» Exercise:
Go through the listing below and retype exactly the lines starting at the one with "Előrendelhető a játék" and ending at the one with "Круиз по Таиланду", skipping pictures.

──────── Dataset extract

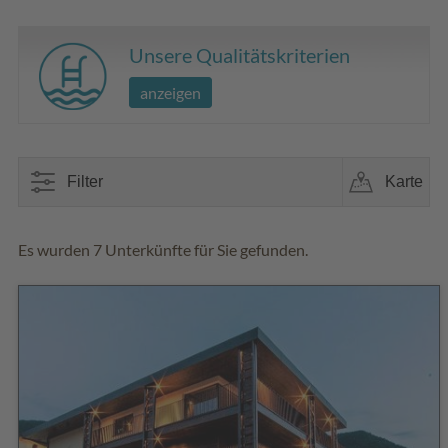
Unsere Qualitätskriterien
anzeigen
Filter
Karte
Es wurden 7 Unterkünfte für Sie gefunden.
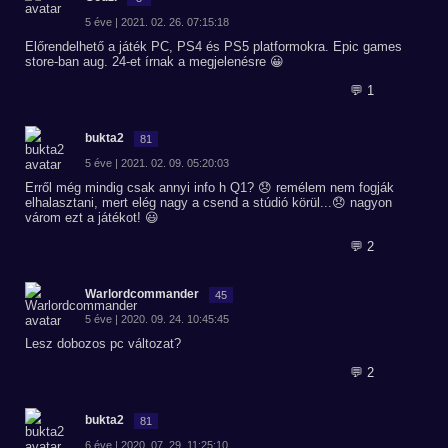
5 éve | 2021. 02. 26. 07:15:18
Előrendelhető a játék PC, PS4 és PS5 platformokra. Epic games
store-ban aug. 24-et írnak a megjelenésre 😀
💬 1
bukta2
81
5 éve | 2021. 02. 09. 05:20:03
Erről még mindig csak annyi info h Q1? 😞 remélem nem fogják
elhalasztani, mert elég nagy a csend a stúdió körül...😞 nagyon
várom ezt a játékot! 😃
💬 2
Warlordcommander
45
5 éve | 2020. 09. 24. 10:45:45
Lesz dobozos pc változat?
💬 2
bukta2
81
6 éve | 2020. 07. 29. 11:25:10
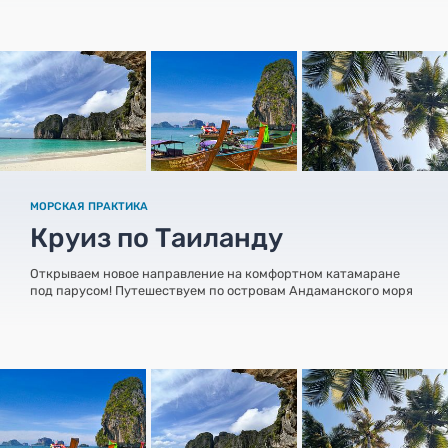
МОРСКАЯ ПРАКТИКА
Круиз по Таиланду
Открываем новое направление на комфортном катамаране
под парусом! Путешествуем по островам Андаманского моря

────────────────
──────── Dataset extract

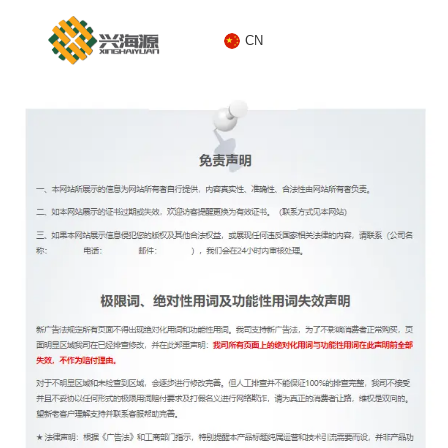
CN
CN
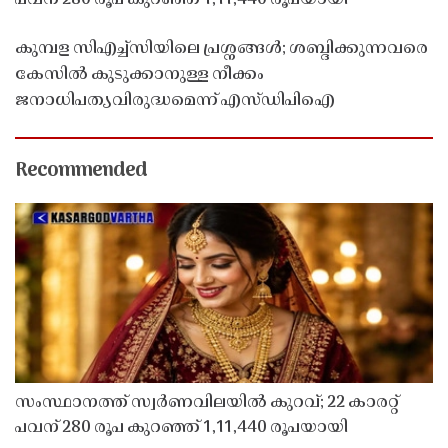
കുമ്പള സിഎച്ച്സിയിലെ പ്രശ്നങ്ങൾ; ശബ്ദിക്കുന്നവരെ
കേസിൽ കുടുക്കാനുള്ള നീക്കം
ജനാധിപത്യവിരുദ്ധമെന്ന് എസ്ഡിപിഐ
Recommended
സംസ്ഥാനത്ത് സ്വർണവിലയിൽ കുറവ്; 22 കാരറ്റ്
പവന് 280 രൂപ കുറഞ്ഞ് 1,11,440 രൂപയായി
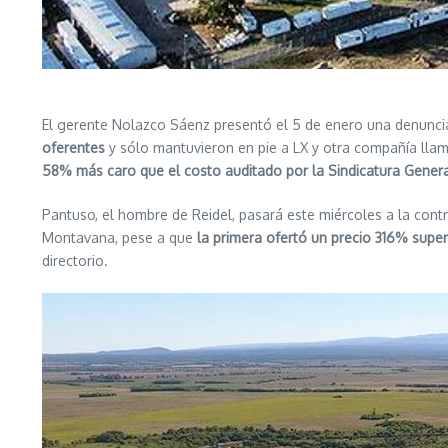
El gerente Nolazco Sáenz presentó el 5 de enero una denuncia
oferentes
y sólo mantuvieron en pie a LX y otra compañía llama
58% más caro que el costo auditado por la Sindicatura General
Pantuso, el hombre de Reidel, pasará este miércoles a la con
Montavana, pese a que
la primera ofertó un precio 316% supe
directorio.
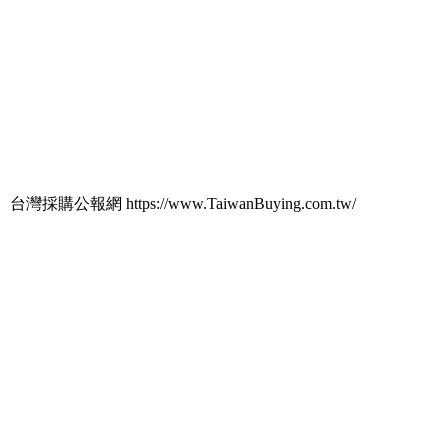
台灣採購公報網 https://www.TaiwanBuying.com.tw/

────────────────

» Your response:
Előrendelhető a játék PC, PS4 és PS5 platformokra. Epic games
store-ban aug. 24-et írnak a megjelenésre 😀
💬 1
bukta2
81
5 éve | 2021. 02. 09. 05:20:03
Erről még mindig csak annyi info h Q1? 😞 remélem nem fogják
elhalasztani, mert elég nagy a csend a stúdió körül...😞 nagyon
várom ezt a játékot! 😃
💬 2
Warlordcommander
45
5 éve | 2020. 09. 24. 10:45:45
Lesz dobozos pc változat?
💬 2
bukta2
81
6 éve | 2020. 07. 29. 11:25:10
МОРСКАЯ ПРАКТИКА
Круиз по Таиланду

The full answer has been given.